BEGIN Extract to read
On March 18, 2009, when Prabhakaran’s bullet riddled body was found in the mangrove belt on the banks of the Nandikadal lagoon in Mullaitivu, thus ending the 30-year terrorist war, the patriotic cry that roared was deafening even as the scramble to claim sole credit was frantic. But in her hour of triumph, the exultant nation was generous, and whoever offered his chalice had it poured to the brim without stint to be drunk to the lees without restraint.

But memories of Lanka’s ‘finest hour’ seem to have faded, and winds that blew in exultant relief following the slaying of the Eelam spectre no more blow in regal sway to kindle the governing conscience into learning from past horrors; and the terrible toll the nation paid in flesh and blood to exorcise the phantom from the land, no more serve as fitting warnings that eternal vigilance is the price of liberty.

Instead, the easily foreseeable consequences that may inexorably flow from granting to  the Chinese exclusive rights to occupy for 99 years the new land born from  Lanka’s territorial waters midwived by the Chinese, an unsolicited project proposed by the Chinese, financially  aided by the Chinese, and heavily promoted by the Chinese are met with apathy; and the long term threat posed to Lanka’s territorial integrity and the possible de facto usurpation of the Lankan people’s sovereign rights seem not to have been looked askance but  tossed aside in the face of promised Chinese trinkets.
END Extract to read
BEGIN Extracted information
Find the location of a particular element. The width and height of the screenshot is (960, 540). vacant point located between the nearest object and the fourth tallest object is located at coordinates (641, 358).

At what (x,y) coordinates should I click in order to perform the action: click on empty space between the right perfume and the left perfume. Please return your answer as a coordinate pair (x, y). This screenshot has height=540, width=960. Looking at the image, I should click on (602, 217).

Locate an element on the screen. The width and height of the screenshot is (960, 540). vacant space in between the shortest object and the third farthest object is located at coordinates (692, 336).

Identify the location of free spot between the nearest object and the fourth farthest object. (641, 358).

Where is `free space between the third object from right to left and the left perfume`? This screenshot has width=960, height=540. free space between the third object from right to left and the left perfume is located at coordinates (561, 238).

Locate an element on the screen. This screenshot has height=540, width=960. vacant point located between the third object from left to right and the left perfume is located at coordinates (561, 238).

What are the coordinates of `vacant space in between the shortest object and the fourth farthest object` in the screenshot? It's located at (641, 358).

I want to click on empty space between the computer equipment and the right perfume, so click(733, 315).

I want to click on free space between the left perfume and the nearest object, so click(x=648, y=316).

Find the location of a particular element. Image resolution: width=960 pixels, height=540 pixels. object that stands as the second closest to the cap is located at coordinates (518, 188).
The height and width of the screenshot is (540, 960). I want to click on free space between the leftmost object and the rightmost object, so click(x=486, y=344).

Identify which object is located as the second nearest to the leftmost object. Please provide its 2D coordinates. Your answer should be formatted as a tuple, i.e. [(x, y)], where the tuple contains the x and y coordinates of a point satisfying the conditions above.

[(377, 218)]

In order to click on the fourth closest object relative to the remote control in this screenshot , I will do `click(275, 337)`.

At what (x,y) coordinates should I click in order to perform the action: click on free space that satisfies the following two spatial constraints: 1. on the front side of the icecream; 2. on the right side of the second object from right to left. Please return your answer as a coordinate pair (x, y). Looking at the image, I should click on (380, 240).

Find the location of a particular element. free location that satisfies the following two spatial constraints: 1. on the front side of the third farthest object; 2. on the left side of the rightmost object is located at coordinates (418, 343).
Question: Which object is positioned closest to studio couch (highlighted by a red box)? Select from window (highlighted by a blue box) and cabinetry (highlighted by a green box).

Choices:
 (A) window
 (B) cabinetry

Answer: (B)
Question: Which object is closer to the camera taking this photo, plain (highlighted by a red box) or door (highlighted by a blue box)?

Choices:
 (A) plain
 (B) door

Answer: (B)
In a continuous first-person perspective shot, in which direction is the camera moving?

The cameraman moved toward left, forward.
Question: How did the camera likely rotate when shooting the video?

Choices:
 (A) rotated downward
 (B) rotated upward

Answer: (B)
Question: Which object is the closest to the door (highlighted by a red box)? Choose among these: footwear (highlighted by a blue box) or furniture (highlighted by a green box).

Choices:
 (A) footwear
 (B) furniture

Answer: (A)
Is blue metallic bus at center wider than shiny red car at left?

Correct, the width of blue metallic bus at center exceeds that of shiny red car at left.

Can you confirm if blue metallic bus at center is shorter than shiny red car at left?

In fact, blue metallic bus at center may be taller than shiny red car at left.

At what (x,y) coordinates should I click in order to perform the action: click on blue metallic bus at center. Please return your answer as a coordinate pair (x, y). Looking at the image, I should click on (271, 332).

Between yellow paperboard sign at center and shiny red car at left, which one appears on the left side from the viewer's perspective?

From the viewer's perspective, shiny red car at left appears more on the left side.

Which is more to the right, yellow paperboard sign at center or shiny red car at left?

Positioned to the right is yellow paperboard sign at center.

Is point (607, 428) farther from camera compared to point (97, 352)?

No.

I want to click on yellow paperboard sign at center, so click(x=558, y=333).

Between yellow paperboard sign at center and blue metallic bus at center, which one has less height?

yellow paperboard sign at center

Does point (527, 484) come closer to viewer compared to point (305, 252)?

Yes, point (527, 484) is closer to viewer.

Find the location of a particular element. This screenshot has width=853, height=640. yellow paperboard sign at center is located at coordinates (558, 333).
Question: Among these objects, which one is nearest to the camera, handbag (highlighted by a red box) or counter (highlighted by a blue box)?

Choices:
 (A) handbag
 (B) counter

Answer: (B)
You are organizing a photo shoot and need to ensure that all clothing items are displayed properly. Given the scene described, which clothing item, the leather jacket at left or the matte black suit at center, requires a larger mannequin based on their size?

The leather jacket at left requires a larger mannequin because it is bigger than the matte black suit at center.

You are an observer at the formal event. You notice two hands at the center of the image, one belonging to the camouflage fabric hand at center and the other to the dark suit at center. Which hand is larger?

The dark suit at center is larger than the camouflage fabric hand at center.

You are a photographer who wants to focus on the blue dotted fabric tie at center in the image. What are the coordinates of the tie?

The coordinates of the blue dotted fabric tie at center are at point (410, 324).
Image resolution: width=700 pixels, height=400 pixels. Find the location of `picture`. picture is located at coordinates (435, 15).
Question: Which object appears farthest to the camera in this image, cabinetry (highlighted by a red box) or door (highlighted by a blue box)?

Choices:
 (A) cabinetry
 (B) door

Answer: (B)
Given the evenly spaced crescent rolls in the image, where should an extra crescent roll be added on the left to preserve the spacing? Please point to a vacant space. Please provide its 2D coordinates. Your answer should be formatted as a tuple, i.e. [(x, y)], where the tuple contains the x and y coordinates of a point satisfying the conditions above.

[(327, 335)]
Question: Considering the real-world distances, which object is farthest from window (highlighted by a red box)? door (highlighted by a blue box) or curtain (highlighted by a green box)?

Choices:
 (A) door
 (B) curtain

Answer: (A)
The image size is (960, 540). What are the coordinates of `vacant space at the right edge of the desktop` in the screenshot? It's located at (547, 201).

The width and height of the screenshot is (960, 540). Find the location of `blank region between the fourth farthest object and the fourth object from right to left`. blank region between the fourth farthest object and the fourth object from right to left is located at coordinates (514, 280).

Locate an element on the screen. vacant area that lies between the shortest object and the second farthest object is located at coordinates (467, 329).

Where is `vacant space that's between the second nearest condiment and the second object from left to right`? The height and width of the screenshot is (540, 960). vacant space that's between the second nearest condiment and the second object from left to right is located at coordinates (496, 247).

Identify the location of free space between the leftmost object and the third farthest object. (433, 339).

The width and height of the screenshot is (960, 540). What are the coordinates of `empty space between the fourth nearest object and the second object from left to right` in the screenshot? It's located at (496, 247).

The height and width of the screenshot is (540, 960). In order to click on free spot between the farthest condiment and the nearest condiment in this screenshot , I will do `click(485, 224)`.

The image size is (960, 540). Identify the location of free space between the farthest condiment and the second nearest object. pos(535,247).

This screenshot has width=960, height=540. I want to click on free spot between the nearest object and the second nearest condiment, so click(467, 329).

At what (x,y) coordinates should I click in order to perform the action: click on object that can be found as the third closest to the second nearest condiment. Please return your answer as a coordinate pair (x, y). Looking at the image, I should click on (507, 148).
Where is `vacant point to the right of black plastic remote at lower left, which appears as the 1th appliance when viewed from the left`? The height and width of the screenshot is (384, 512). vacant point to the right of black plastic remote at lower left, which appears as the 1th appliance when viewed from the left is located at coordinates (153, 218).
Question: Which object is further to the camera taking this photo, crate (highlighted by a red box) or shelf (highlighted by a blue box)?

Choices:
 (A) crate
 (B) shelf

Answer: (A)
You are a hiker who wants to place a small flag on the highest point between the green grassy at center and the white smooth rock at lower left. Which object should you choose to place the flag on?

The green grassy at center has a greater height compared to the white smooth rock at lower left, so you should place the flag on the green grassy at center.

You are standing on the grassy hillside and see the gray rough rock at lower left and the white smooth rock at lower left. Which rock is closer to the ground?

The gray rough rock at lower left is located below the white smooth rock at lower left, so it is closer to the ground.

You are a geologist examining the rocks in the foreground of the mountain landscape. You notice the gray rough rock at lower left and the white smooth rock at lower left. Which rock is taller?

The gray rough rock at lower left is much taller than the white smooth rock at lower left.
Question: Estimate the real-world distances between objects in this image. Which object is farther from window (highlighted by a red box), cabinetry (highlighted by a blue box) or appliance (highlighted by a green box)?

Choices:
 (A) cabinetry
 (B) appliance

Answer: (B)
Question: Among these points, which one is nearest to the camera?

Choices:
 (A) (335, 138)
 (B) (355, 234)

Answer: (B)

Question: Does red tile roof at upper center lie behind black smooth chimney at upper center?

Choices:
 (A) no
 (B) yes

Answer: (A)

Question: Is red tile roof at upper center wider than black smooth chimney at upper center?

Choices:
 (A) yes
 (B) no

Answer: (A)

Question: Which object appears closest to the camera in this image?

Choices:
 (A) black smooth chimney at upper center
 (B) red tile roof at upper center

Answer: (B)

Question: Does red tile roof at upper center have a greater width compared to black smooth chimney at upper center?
END Extracted information
Using the information
1/ According to the passage on Sri Lanka's war and the Chinese land grant, for how many years are the Chinese granted exclusive rights to occupy the new land?
2/ Extend the passage on Sri Lanka's war and the Chinese land grant, beginning after its final sentence.
The records are material separate from the passage on Sri Lanka's war and the Chinese land grant.

Your written answers
1/ 99 years.

2/
Perhaps the irony was lost, when the SLPP Government chose May 18 as the day to present to Parliament the Port City Bill which, from whatever angle one looks at it, seeks to create on the island’s capital shore, a separate entity possessing all the makings of a separate pseudo state, with its own set of rules and regulations, with its own established oligarchy in overall command; and, had it not been for the timely intervention of the Supreme Court, would have required a ‘visa’ to enter for all Lankans.

Considering its radical nature and the paradigm shift it would cause in the body politic of Sri Lanka, the bill had been surrounded with controversy not merely for its content which excluded, in the Port City zone, the applicability of 14 statutes prevailing in the rest of the island but also for the questionable manner in which, as claimed by the Opposition, it was surreptitiously advanced through its many stages.

The Colombo Port City Economic Commission Bill was presented to Parliament on April 8 by Leader of the House Dinesh Gunawardena. The 20th Amendment to the Constitution had reduced the time within which a Bill could be challenged in the Supreme Court from 14 to 7 days. With the 10 and 11 being Saturday and Sunday and 13 Tuesday and 14 Wednesday being Aluth Avurudu holidays, the Government declared ad hoc 12 Monday as a public holiday, leaving only 15 Thursday as the final day to lodge petitions.

PORT OF CALL: What will the Port City, promoted as the Gateway to South Asia, hold for Lanka?

The Supreme Court on April 23 concluded the consideration of petitions filed challenging the bill and announced that the determination would be directed to the Speaker. The judgment was expected to reach the Speaker on May 4 and the debate scheduled to be held on the following two days. But due to the Speaker not receiving the court determination, the debate was postponed. The Speaker received it that Friday and it was decided to present it to Parliament this week on the 18 May.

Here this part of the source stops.